_What you need to do_
Retype the records verbatim, starting at the first line and ending at the line that contains "For every layout".

━━━

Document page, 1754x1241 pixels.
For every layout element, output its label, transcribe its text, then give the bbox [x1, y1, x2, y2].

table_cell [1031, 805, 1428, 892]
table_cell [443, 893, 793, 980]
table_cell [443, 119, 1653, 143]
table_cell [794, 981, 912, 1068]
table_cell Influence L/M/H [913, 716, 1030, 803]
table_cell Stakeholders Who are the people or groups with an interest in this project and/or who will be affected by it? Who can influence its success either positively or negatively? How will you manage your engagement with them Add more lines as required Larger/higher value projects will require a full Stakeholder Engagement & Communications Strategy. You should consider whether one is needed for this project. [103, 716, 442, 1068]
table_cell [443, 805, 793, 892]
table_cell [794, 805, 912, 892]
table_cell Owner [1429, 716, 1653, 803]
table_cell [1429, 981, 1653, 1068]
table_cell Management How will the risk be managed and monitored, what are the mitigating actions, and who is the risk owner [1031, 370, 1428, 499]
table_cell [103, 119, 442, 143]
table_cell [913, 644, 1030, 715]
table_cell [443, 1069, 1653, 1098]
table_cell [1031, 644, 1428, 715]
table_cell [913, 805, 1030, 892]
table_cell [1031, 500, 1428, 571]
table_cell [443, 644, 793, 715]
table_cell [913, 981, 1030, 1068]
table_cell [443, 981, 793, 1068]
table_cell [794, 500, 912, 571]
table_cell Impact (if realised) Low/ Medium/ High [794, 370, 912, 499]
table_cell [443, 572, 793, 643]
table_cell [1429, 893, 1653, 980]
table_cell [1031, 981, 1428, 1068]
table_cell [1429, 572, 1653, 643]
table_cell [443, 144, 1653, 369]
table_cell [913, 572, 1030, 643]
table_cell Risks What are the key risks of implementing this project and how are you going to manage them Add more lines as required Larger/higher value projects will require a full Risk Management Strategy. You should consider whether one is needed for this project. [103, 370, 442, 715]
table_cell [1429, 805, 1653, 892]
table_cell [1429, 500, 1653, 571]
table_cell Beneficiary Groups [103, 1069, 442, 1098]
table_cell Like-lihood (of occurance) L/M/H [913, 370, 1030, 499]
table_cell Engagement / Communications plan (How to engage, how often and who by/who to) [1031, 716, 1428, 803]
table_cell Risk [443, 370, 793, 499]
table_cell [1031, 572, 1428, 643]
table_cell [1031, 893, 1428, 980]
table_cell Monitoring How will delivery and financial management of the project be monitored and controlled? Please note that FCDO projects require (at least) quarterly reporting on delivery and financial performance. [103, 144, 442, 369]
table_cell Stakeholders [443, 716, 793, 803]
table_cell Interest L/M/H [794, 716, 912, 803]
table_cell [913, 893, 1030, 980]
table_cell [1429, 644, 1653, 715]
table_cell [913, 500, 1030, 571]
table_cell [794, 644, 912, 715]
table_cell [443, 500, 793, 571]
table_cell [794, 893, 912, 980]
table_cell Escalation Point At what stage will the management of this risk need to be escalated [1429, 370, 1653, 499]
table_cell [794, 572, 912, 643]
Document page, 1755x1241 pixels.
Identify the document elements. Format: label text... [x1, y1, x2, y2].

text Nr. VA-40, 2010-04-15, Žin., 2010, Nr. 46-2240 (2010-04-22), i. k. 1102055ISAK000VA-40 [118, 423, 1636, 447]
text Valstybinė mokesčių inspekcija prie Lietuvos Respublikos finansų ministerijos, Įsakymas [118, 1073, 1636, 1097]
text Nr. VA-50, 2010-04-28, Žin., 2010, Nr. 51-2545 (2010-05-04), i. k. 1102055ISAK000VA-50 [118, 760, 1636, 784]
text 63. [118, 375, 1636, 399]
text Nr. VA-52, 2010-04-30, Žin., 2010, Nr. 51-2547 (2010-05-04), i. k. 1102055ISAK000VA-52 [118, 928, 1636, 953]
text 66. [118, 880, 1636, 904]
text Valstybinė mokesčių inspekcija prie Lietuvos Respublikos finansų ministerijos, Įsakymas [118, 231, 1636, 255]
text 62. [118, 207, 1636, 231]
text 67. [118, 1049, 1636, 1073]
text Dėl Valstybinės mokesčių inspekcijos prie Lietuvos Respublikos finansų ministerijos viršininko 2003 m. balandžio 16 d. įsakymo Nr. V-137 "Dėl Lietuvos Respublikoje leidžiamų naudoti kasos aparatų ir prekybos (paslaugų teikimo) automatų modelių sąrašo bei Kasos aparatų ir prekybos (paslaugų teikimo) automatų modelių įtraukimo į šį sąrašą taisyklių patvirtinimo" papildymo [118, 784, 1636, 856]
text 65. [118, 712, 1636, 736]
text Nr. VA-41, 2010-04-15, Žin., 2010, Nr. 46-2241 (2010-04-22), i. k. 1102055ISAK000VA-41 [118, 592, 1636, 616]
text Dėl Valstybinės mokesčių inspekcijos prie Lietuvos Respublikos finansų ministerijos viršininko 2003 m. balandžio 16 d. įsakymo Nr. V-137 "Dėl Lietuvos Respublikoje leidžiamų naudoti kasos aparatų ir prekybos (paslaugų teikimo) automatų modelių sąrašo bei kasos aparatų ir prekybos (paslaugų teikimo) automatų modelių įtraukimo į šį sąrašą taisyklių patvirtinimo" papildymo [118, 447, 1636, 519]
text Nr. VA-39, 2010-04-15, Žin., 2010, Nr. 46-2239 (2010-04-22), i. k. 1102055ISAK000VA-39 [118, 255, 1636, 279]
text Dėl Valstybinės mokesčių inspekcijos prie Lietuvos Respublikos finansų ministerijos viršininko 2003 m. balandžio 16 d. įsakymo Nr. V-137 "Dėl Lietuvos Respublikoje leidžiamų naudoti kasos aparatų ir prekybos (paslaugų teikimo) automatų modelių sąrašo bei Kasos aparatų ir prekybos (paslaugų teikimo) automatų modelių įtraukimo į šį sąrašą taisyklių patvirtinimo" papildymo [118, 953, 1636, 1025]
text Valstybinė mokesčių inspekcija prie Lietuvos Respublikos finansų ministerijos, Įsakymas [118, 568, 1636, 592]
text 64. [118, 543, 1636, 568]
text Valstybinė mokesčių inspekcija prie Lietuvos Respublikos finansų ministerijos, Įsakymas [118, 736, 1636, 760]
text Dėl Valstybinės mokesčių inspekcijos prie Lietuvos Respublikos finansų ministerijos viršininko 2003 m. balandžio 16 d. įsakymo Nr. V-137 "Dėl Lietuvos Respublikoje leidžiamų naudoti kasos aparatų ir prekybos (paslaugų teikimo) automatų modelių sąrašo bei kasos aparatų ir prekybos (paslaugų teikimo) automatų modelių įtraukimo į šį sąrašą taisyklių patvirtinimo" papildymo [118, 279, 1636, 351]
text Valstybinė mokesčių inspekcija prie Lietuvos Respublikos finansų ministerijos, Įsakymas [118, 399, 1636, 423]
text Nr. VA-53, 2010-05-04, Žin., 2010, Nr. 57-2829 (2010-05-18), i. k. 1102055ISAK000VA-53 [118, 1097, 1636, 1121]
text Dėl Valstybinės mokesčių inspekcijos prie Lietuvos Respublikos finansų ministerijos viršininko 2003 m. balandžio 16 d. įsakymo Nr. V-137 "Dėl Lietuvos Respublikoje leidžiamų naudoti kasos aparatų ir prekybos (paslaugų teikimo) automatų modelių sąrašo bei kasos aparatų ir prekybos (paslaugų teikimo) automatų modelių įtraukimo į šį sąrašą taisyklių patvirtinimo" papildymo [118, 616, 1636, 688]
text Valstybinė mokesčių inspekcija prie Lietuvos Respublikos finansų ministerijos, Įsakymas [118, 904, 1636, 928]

━━━

_Final result_
Document page, 1754x1241 pixels.
For every layout element, output its label, transcribe its text, then give the bbox [x1, y1, x2, y2].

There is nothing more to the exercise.